* Task brief: Your reply should repeat, exactly, the line containing "photomicrograph demonstrates a" and the rest of the material after it.

* Material provided:

·····

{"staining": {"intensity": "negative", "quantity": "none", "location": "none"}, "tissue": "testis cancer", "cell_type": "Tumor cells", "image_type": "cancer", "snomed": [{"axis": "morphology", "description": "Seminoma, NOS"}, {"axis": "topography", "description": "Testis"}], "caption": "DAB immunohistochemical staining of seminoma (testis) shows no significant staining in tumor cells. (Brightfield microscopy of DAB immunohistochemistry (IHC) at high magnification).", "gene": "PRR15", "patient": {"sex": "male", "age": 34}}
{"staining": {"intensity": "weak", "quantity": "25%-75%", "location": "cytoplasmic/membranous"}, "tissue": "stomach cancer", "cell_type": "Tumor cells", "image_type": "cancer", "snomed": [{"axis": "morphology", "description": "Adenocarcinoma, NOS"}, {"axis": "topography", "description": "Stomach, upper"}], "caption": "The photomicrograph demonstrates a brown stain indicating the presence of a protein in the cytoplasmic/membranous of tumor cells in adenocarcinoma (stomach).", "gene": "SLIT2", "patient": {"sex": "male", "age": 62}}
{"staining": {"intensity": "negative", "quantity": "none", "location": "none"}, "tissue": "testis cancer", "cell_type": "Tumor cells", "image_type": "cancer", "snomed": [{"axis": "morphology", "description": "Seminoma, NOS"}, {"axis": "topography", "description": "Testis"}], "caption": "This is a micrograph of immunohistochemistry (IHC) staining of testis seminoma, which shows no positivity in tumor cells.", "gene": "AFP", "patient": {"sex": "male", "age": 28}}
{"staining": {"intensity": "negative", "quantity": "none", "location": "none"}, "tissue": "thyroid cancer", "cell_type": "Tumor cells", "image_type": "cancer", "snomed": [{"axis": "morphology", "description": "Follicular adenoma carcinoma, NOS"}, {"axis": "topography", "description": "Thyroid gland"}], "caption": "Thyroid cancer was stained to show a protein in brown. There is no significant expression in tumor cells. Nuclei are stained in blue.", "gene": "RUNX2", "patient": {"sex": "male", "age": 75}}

·····

* Reply:
{"staining": {"intensity": "weak", "quantity": "25%-75%", "location": "cytoplasmic/membranous"}, "tissue": "stomach cancer", "cell_type": "Tumor cells", "image_type": "cancer", "snomed": [{"axis": "morphology", "description": "Adenocarcinoma, NOS"}, {"axis": "topography", "description": "Stomach, upper"}], "caption": "The photomicrograph demonstrates a brown stain indicating the presence of a protein in the cytoplasmic/membranous of tumor cells in adenocarcinoma (stomach).", "gene": "SLIT2", "patient": {"sex": "male", "age": 62}}
{"staining": {"intensity": "negative", "quantity": "none", "location": "none"}, "tissue": "testis cancer", "cell_type": "Tumor cells", "image_type": "cancer", "snomed": [{"axis": "morphology", "description": "Seminoma, NOS"}, {"axis": "topography", "description": "Testis"}], "caption": "This is a micrograph of immunohistochemistry (IHC) staining of testis seminoma, which shows no positivity in tumor cells.", "gene": "AFP", "patient": {"sex": "male", "age": 28}}
{"staining": {"intensity": "negative", "quantity": "none", "location": "none"}, "tissue": "thyroid cancer", "cell_type": "Tumor cells", "image_type": "cancer", "snomed": [{"axis": "morphology", "description": "Follicular adenoma carcinoma, NOS"}, {"axis": "topography", "description": "Thyroid gland"}], "caption": "Thyroid cancer was stained to show a protein in brown. There is no significant expression in tumor cells. Nuclei are stained in blue.", "gene": "RUNX2", "patient": {"sex": "male", "age": 75}}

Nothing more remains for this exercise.